* **Exercise instructions**:
Return every line of the data that contains the string "Bulgaria".

Collected data:
=== Section Start ===
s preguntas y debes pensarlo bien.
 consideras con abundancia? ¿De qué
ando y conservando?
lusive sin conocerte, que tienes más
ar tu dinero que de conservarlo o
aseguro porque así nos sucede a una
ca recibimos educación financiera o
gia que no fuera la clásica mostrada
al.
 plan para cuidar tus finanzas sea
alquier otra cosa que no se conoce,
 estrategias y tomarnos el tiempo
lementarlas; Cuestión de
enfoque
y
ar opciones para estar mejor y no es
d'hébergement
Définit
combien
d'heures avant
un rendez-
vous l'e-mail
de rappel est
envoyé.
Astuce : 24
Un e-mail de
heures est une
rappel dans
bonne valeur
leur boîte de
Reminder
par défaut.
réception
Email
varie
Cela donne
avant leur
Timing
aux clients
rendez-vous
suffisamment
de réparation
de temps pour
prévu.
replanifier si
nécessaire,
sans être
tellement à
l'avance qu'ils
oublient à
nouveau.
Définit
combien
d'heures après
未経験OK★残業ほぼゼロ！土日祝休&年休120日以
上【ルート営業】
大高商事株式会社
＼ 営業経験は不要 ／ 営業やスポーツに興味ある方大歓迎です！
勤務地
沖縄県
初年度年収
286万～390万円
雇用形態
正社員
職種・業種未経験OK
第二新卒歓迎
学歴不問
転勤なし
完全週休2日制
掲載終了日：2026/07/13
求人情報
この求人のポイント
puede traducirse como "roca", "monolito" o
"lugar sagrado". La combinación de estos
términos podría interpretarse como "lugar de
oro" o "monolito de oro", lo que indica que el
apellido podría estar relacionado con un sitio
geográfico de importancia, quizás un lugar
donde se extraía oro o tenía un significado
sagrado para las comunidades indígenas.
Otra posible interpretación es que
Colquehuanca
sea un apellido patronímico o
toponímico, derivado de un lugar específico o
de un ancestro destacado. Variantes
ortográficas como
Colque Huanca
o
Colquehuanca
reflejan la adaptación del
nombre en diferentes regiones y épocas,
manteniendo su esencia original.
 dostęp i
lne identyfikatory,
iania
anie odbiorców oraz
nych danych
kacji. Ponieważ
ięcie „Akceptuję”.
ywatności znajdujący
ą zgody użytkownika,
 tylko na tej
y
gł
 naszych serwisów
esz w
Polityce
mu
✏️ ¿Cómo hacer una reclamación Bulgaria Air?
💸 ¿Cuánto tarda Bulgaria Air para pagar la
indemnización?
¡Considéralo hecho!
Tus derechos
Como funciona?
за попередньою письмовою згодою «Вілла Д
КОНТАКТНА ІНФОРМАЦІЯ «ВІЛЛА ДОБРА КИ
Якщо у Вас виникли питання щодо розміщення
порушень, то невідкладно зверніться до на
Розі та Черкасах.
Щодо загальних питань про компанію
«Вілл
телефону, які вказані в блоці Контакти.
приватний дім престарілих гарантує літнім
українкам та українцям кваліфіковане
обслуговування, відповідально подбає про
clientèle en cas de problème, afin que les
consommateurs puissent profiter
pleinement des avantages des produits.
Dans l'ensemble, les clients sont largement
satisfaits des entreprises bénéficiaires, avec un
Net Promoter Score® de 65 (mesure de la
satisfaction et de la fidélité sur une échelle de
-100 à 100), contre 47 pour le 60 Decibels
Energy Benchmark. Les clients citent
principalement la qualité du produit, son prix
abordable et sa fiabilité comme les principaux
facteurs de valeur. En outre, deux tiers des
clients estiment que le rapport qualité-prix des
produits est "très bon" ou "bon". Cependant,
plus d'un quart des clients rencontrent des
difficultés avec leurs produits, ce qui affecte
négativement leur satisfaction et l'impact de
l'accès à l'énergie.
=== Section End ===
* **The completed task**:
✏️ ¿Cómo hacer una reclamación Bulgaria Air?
💸 ¿Cuánto tarda Bulgaria Air para pagar la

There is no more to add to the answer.